Remets ton épée dans son fourreau
« Jésus dit à Pierre : Remets ton épée dans son fourreau. La coupe que le Père m ‘a donnée, ne la boirai-je pas ? » (Jean 18.11)
À peine quelques mois après que la Guerre Civile eut éclaté en Espagne, un jeune homme de 19 ans qui portait le nom de José María Gironella* dut fuir en France parce que sa vie était menacée à Gérone, sa ville natale. Son père l’accompagna jusqu’à la frontière et, peu après, les gendarmes français l’arrêtèrent et l’inspectèrent. Dans la poche de son pantalon, il y avait un papier que le gamin n’avait pas vu. Son père y avait mis un message d’adieux. Gironella lut, ému : « Ne tue personne, fils. Ton père, Joaquin ».

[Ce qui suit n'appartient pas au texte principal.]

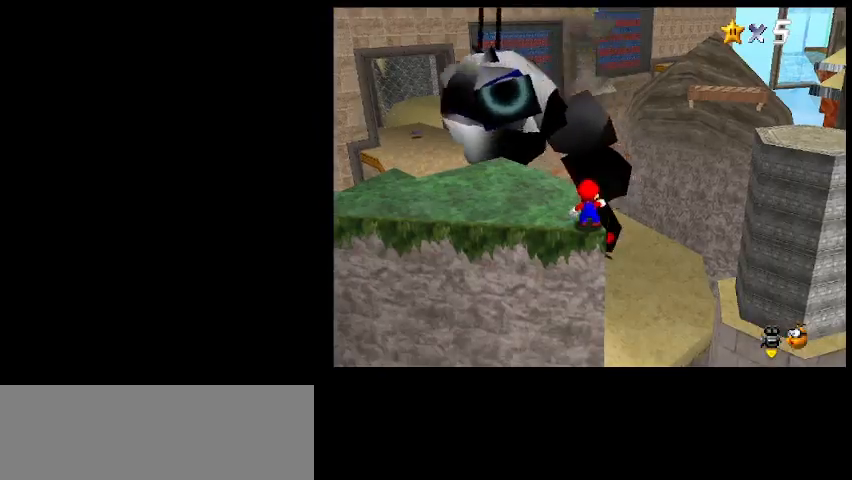
{"keys": [], "events": [[467, "z", "down"], [500, "z", "up"]]}
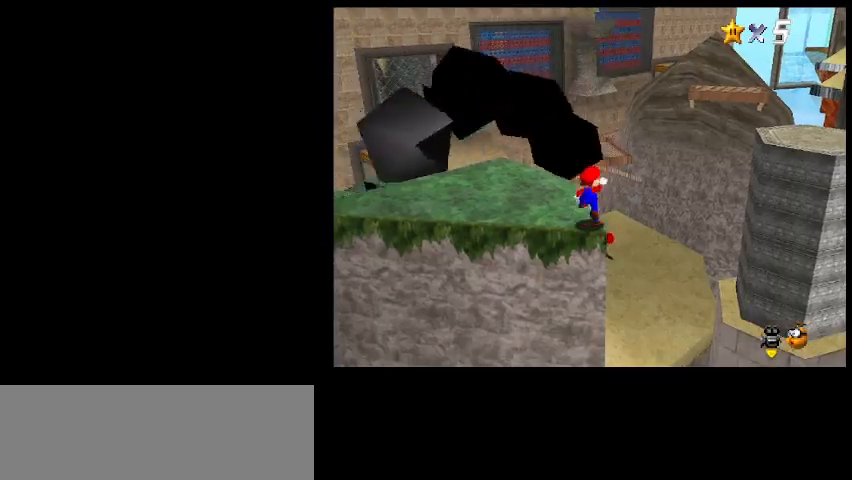
{"keys": [], "events": [[33, "down", "down"], [133, "down", "up"]]}
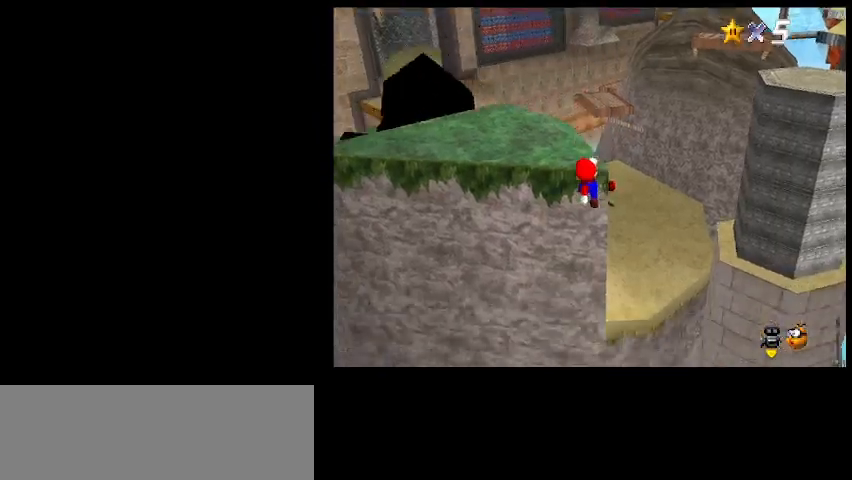
{"keys": [], "events": [[167, "up", "down"], [267, "up", "up"]]}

Il ne lui dit pas, comme n’importe quel père l’aurait fait en se séparant d’un enfant en temps de guerre : « Protège ta vie, fils, prends garde à ce que personne ne te tue ». Au contraire, il lui demanda : « Ne tue personne » parce que, bien qu’il voulût que son fils revienne sain et sauf, il voulait qu’il le fasse sans se couvrir les mains de sang, même pour se protéger. Curieusement, le père de l’écrivain évoquait ce que Jésus dit à Pierre à Gethsémani : « Remets ton épée dans son fourreau. »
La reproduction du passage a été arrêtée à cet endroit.